**Exercise brief**
Please set out each line below exactly as it stands, without the images.

[Images with lens parameters]
══════════

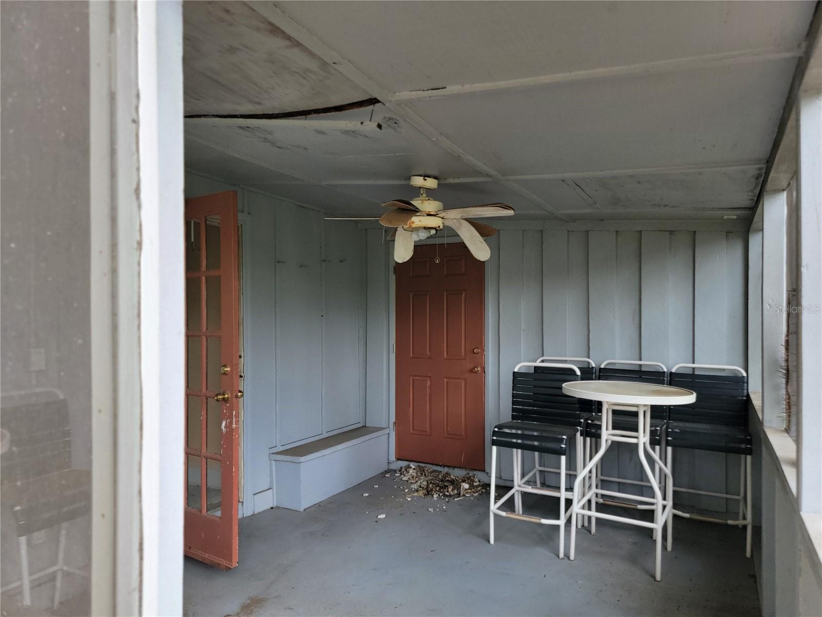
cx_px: 411
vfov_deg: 56.8
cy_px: 308
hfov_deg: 71.6
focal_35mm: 24
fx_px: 570
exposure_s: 1/120
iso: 64
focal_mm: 6.7
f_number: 1.8
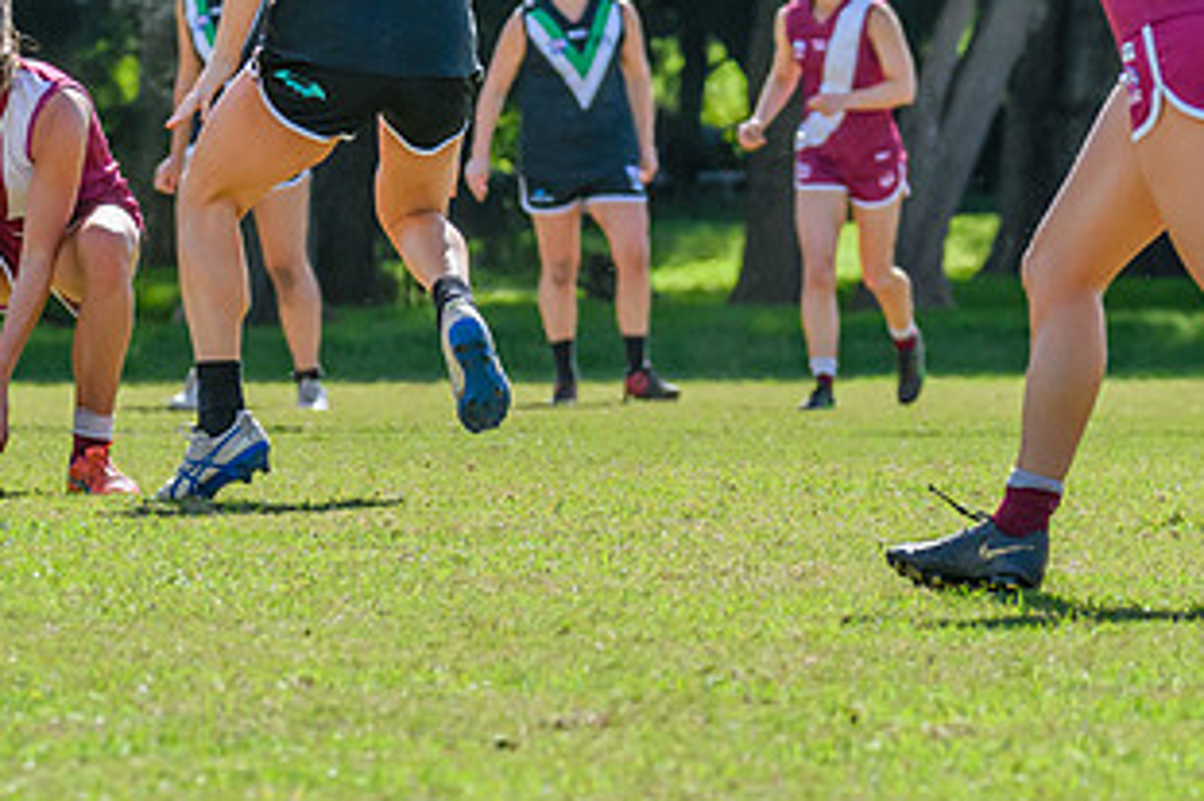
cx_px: 14
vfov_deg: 1.9
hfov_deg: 2.8
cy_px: 225
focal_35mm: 735
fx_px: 24568
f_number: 9
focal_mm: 220
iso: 800
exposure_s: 1/1250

══════════

**Task result**
cx_px: 411
vfov_deg: 56.8
cy_px: 308
hfov_deg: 71.6
focal_35mm: 24
fx_px: 570
exposure_s: 1/120
iso: 64
focal_mm: 6.7
f_number: 1.8
cx_px: 14
vfov_deg: 1.9
hfov_deg: 2.8
cy_px: 225
focal_35mm: 735
fx_px: 24568
f_number: 9
focal_mm: 220
iso: 800
exposure_s: 1/1250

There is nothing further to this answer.